The assassination of Syria's Defence Minister and several other high-level government officials on Wednesday is a shocking illustration of just how close the country is to becoming a sectarian wasteland. The question is whether the regime of President Bashar al-Assad, faced with an otherwise inevitable bloody end, may yet be induced to negotiate some sort of transition for itself and the country.

As they contemplate the future today, amid the wreckage at the National Security building where the attack occurred, images of the beating and summary execution of deposed Libyan strongman Moammar Gadhafi, and the grim imprisonment and debasement of Egypt's Hosni Mubarak, must weigh heavily on the minds of the President and his inner circle. Increasingly, this is what awaits them.
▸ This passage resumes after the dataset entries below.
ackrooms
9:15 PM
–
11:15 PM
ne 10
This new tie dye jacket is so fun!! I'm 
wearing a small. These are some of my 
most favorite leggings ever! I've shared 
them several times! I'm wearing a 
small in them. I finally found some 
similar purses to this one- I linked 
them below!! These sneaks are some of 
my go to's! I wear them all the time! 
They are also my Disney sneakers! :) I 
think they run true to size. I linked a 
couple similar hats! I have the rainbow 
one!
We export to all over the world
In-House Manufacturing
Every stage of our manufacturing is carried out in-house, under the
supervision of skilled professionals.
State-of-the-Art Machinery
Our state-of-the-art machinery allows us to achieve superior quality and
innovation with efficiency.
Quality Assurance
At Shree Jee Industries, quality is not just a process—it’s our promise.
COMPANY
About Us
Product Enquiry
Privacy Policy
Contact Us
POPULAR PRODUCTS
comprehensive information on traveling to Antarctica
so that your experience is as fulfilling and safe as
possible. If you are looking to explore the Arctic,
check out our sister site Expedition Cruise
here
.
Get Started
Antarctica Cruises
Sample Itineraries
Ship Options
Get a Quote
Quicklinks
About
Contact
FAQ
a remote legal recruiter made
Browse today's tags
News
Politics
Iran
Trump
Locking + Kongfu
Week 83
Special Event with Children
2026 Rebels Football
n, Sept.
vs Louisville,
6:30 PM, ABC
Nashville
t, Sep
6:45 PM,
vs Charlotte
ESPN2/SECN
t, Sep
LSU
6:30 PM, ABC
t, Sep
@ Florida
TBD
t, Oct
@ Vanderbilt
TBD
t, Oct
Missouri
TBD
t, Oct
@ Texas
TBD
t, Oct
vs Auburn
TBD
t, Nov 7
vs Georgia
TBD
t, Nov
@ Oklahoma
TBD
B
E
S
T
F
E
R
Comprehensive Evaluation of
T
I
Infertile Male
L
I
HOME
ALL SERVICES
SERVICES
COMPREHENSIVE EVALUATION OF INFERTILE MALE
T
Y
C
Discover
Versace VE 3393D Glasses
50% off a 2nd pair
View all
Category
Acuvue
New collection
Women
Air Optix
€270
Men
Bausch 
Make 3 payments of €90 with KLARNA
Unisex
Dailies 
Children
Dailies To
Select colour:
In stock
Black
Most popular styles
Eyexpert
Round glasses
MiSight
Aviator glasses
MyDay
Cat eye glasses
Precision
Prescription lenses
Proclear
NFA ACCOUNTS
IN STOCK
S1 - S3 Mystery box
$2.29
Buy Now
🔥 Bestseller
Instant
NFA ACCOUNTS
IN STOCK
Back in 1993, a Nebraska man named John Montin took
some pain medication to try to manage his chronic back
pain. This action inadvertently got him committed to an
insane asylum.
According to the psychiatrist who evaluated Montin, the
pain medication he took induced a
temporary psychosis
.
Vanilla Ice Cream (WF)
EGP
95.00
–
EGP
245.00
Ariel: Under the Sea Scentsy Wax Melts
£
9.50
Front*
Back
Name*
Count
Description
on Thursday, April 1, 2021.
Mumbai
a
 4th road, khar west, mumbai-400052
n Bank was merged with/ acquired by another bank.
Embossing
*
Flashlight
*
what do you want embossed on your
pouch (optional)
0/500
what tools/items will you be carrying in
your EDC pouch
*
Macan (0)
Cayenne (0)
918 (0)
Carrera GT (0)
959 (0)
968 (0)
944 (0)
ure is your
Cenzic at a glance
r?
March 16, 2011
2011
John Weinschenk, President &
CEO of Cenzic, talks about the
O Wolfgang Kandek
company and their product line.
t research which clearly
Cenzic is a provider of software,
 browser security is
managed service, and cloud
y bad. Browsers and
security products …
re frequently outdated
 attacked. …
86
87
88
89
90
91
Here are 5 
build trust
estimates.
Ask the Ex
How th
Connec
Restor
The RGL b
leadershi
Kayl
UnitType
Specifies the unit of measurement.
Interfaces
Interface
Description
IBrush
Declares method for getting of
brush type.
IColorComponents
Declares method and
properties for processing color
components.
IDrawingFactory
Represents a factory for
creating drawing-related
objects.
The immediate response to the assassinations, which occurred at a high-security facility, strongly suggesting it was an inside job, will be some form of retrenchment. Despite clear signs of crumbling power, the regime still has loyal troops and outguns its opposition. There is no easy escape for regime members; it is late in the game even for defections. The best solution would be a negotiated settlement, and Russia would be seen as the most sympathetic facilitator.

Still, it is a rare dictatorship that is able to see when the jig is up and consent to negotiations to end its rule, even gradually. Little more than a year ago, President al-Assad had that opportunity. Syria's opposition was by and large peaceful, and its efforts were directed at a loosening of regime rule and gradual economic and democratic reform. On the basis of very little evidence, the President was still seen by many Syrians as being possibly sympathetic to such reforms. Minorities, especially Mr. al-Assad's own Alawi sect, but also Christians, Druze and Yazidis, all had good reasons to fear what a post-Assad Syria might look like, and many remained loyal.

The regime, however, did then what authoritarian regimes almost always do: It responded to the demands with violence. Now – with signs that the resistance has spread to those on the inside, and evidence that increasingly unsavoury players are involved – comes the regime's last chance. The end of the Assad regime, welcome as it may be, will be messy, and the dangers for the world real.